Quick Answers / 'Newbie' Questions

I'm playing a game as the Inca intending to go for a Cultural Victory when my good friend Augustus asks me to join him in a war against the Celts. The Celts hate me, mostly because they hate the Romans and I always refuse them when they ask for tribute or ask that I stop trading with the Romans.

The Romans are between the Celts and myself, so I say sure. A dozen or so turns later, the game tells me that I'm at peace with the Celts. Bearing in mind that I didn't receive a notification that Rome had made peace with Brennus, how did peace between Brennus and myself automatically happen? Does a "phony war" with no combat stop after a set amount of turns, or was this peace prompted by Rome making peace with the Celts?
 
Did Brennus become Augustus' vassal? That would explain it.

No, not as far as I know. Unless the AI capitulates to other AI's very easily, it wouldn't have happened. Rome had only managed to take two border cities in the course of the war, and one of those cities changed sides several times. The Celts are the weakest power in the game, though -- even weaker than the many newly-freed colonies/vassals.
 
If you click the F button or the wake/fortify unit button, then you'll wake a unit which is fortified. If you do this while holding the ALT button, you'll wake all units of that type. Of course, some might have already used their turn.

You can repeat this for every type of unit that you wish to activate. Your empire likely only contains a few unit types.

I however wonder why you'd want to do this. I've never wanted to do this in my games. I typically fortify units when I don't want to be bothered by them anymore.
-=-=-=-=-
[Instructions]
• 1. Please extract the game forum thread text between "The Romans are" and "would explain it.", inclusive.
• 2. According to the game forum thread, how many border cities had Rome taken during the war against the Celts?

[Records shown]
-=-=-=-=-
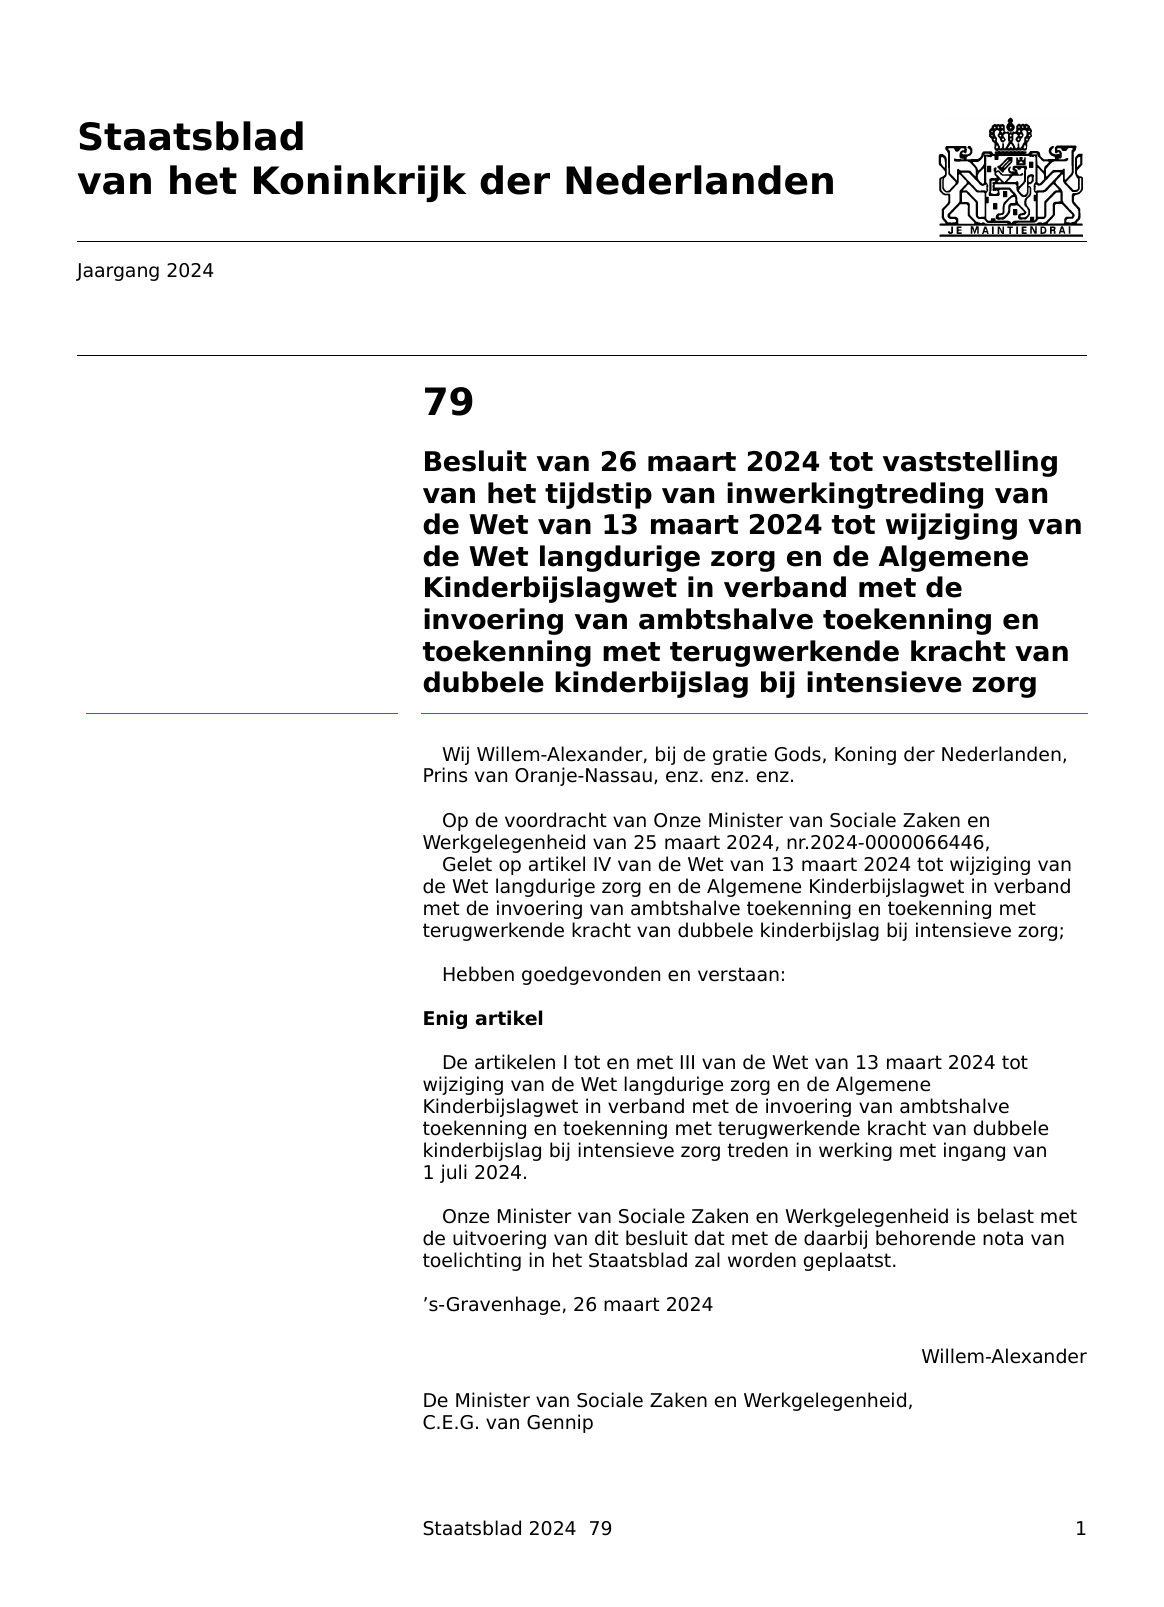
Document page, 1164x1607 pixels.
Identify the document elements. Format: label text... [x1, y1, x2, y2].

text De artikelen I tot en met III van de Wet van 13 maart 2024 tot wijziging van de Wet langdurige zorg en de Algemene Kinderbijslagwet in verband met de invoering van ambtshalve toekenning en toekenning met terugwerkende kracht van dubbele kinderbijslag bij intensieve zorg treden in werking met ingang van 1 juli 2024. [422, 1052, 1087, 1184]
table_cell Jaargang 2024 [77, 242, 1087, 355]
picture [936, 115, 1087, 240]
subtitle Enig artikel [422, 1008, 1087, 1030]
text Op de voordracht van Onze Minister van Sociale Zaken en Werkgelegenheid van 25 maart 2024, nr.2024-0000066446, [422, 809, 1087, 853]
subtitle 79 [422, 381, 1087, 424]
text Besluit van 26 maart 2024 tot vaststelling van het tijdstip van inwerkingtreding van de Wet van 13 maart 2024 tot wijziging van de Wet langdurige zorg en de Algemene Kinderbijslagwet in verband met de invoering van ambtshalve toekenning en toekenning met terugwerkende kracht van dubbele kinderbijslag bij intensieve zorg [422, 447, 1087, 699]
table_header Staatsblad van het Koninkrijk der Nederlanden [77, 100, 886, 241]
table_header [886, 100, 1087, 241]
text Hebben goedgevonden en verstaan: [422, 964, 1087, 986]
text Gelet op artikel IV van de Wet van 13 maart 2024 tot wijziging van de Wet langdurige zorg en de Algemene Kinderbijslagwet in verband met de invoering van ambtshalve toekenning en toekenning met terugwerkende kracht van dubbele kinderbijslag bij intensieve zorg; [422, 853, 1087, 941]
text Wij Willem-Alexander, bij de gratie Gods, Koning der Nederlanden, Prins van Oranje-Nassau, enz. enz. enz. [422, 743, 1087, 787]
text De Minister van Sociale Zaken en Werkgelegenheid, C.E.G. van Gennip [422, 1390, 1087, 1434]
text Onze Minister van Sociale Zaken en Werkgelegenheid is belast met de uitvoering van dit besluit dat met de daarbij behorende nota van toelichting in het Staatsblad zal worden geplaatst. [422, 1206, 1087, 1272]
text Willem-Alexander [422, 1346, 1087, 1368]
text ’s-Gravenhage, 26 maart 2024 [422, 1294, 1087, 1316]
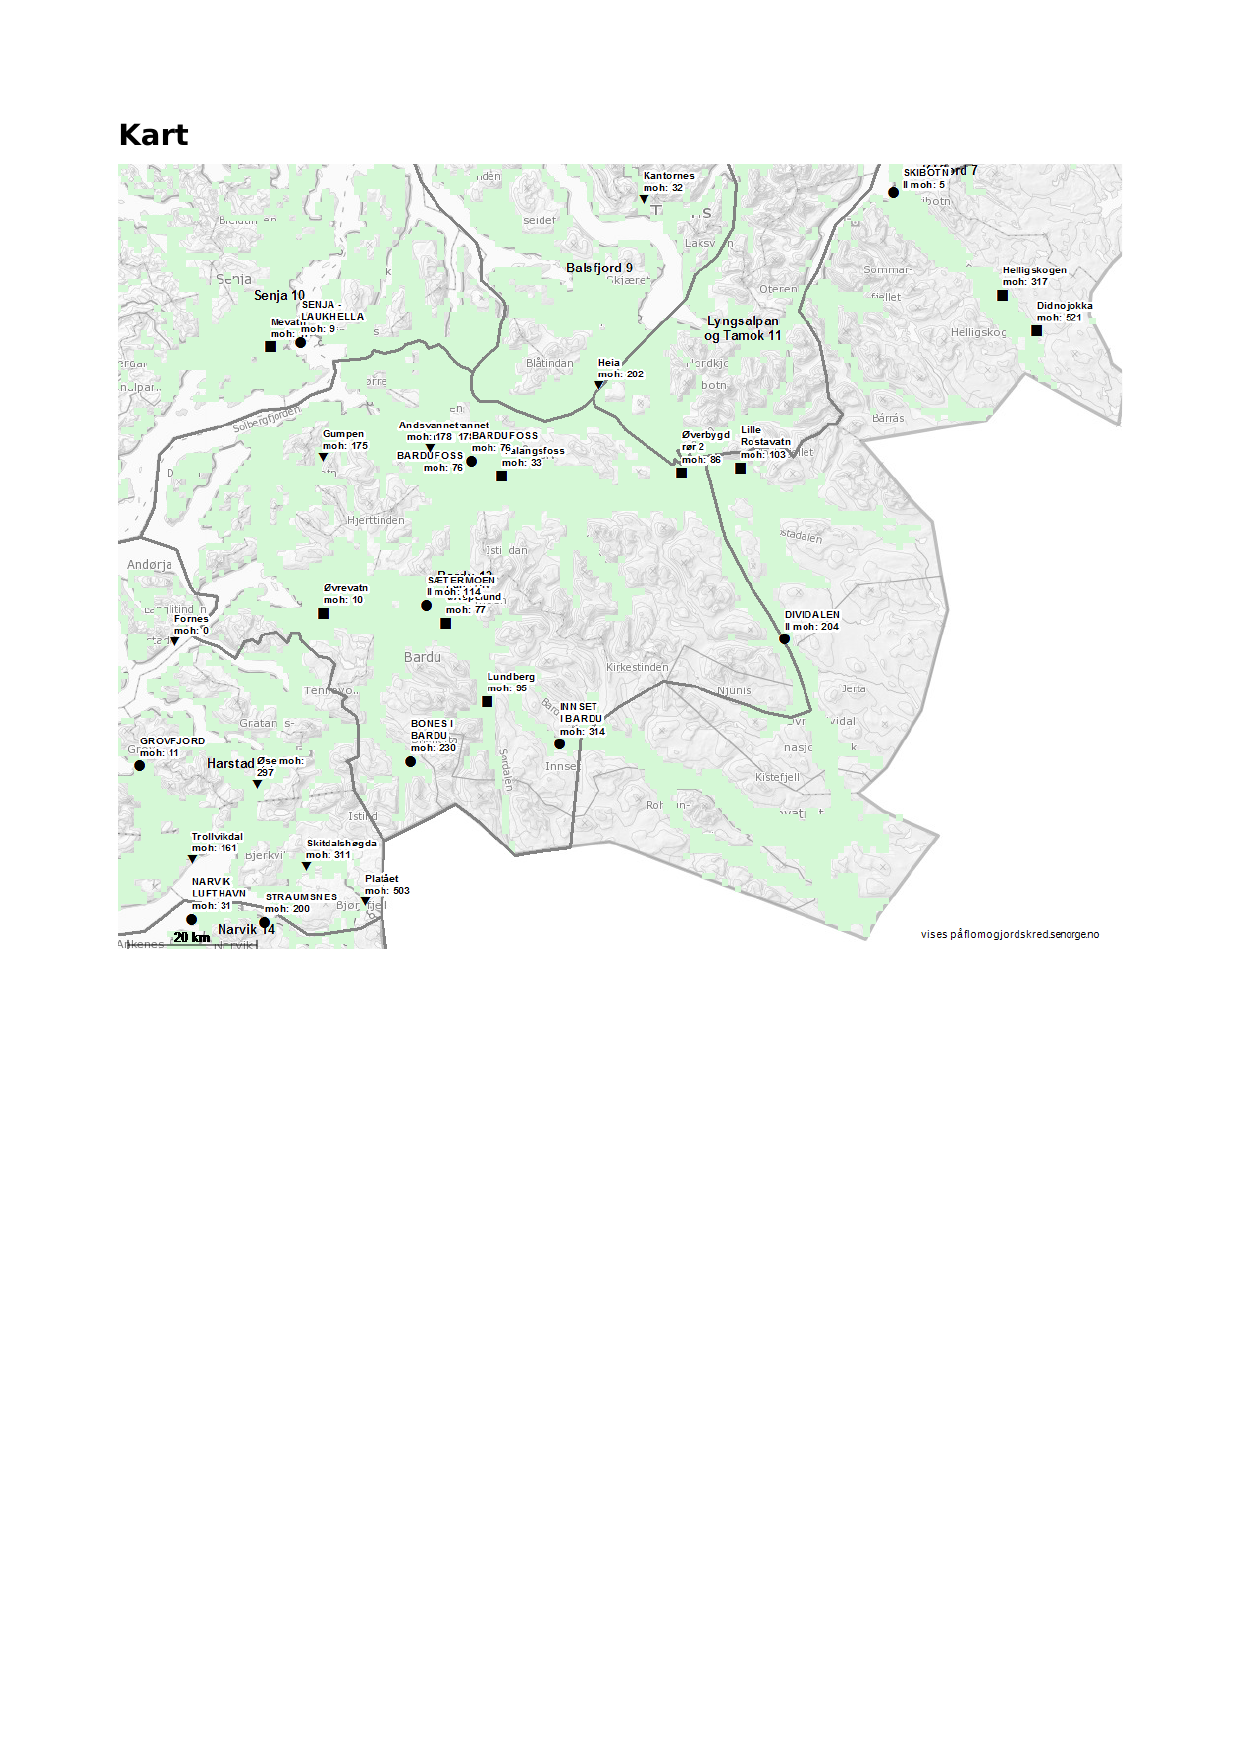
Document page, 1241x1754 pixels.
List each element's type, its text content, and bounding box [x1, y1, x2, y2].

subtitle Kart [118, 118, 1122, 152]
picture [118, 164, 1123, 949]
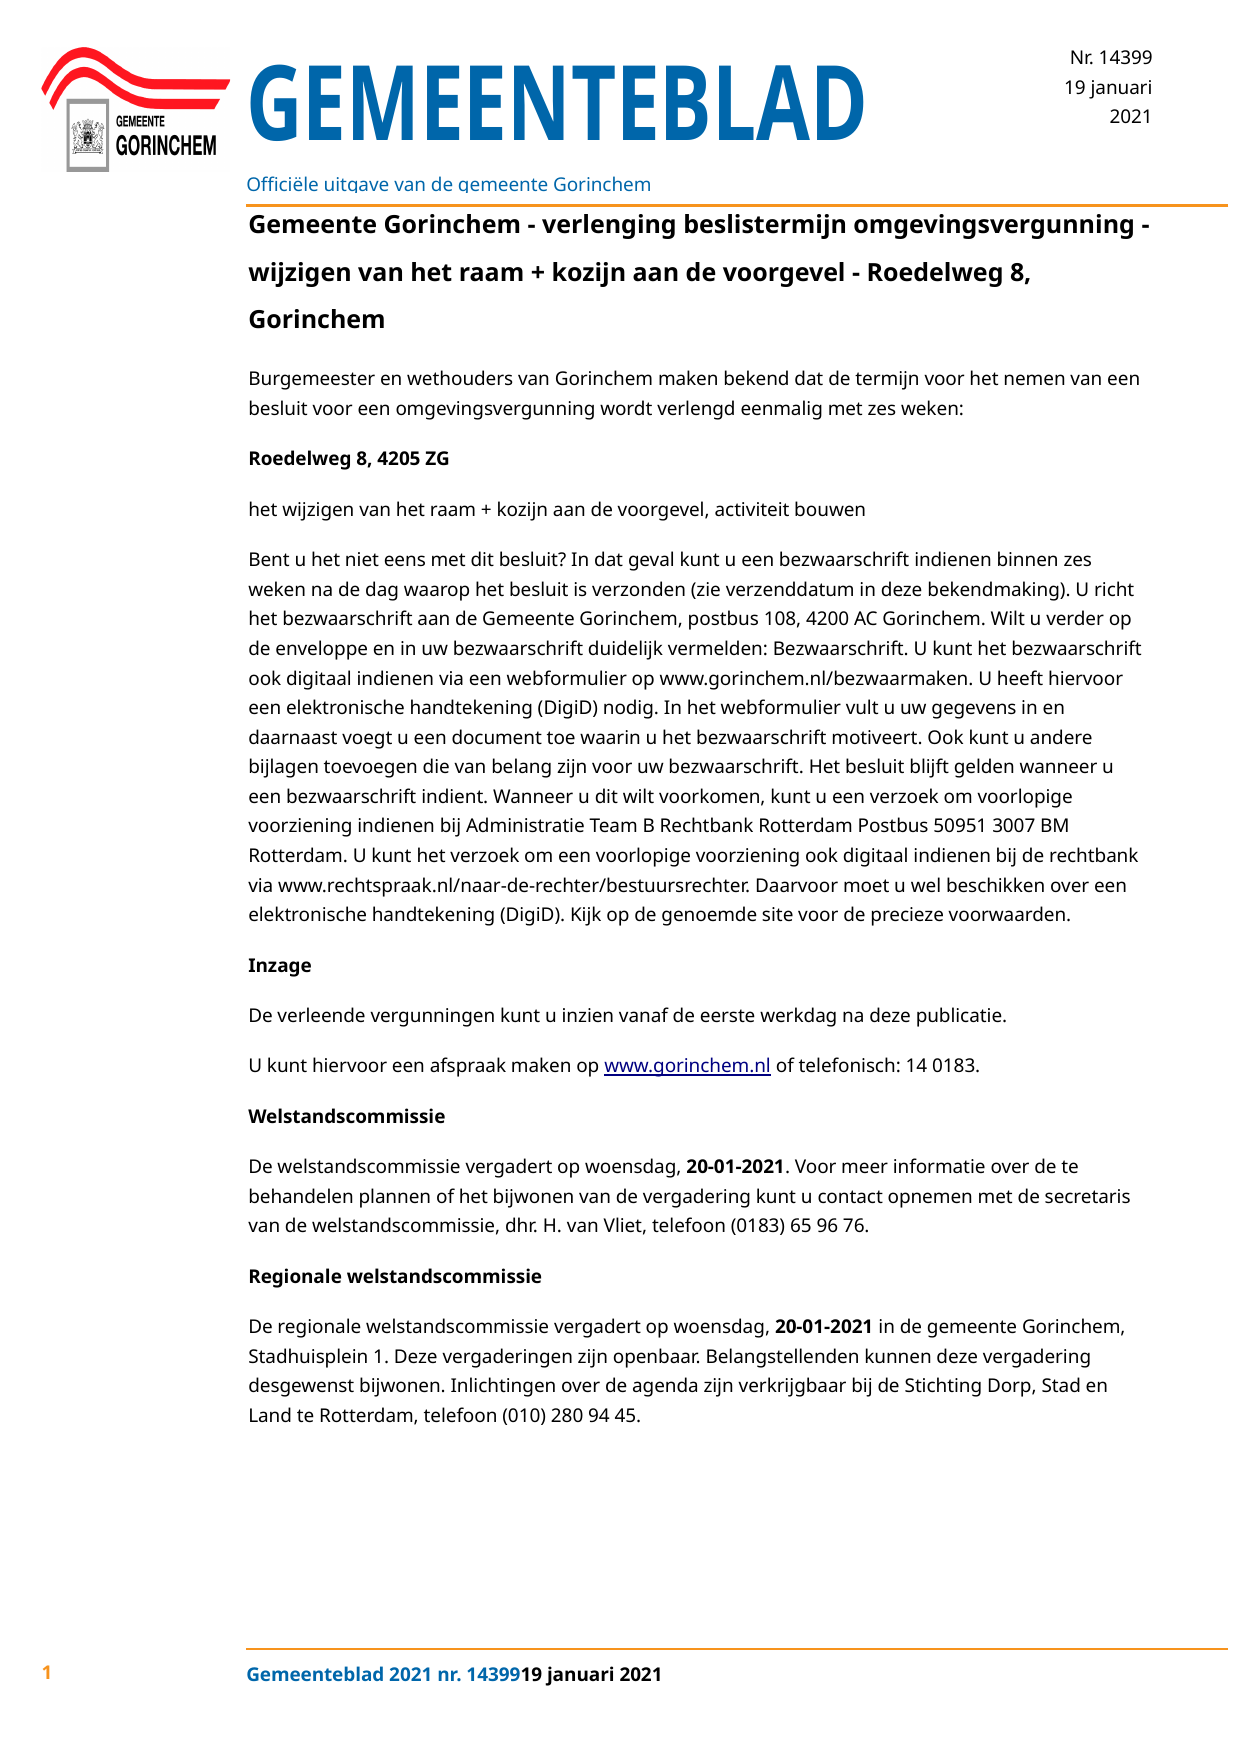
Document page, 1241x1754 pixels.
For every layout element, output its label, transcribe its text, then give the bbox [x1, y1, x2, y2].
-=-=-=-=-
[Answers]
• 1.
The Romans are between the Celts and myself, so I say sure. A dozen or so turns later, the game tells me that I'm at peace with the Celts. Bearing in mind that I didn't receive a notification that Rome had made peace with Brennus, how did peace between Brennus and myself automatically happen? Does a "phony war" with no combat stop after a set amount of turns, or was this peace prompted by Rome making peace with the Celts?
 
Did Brennus become Augustus' vassal? That would explain it.

• 2. Two.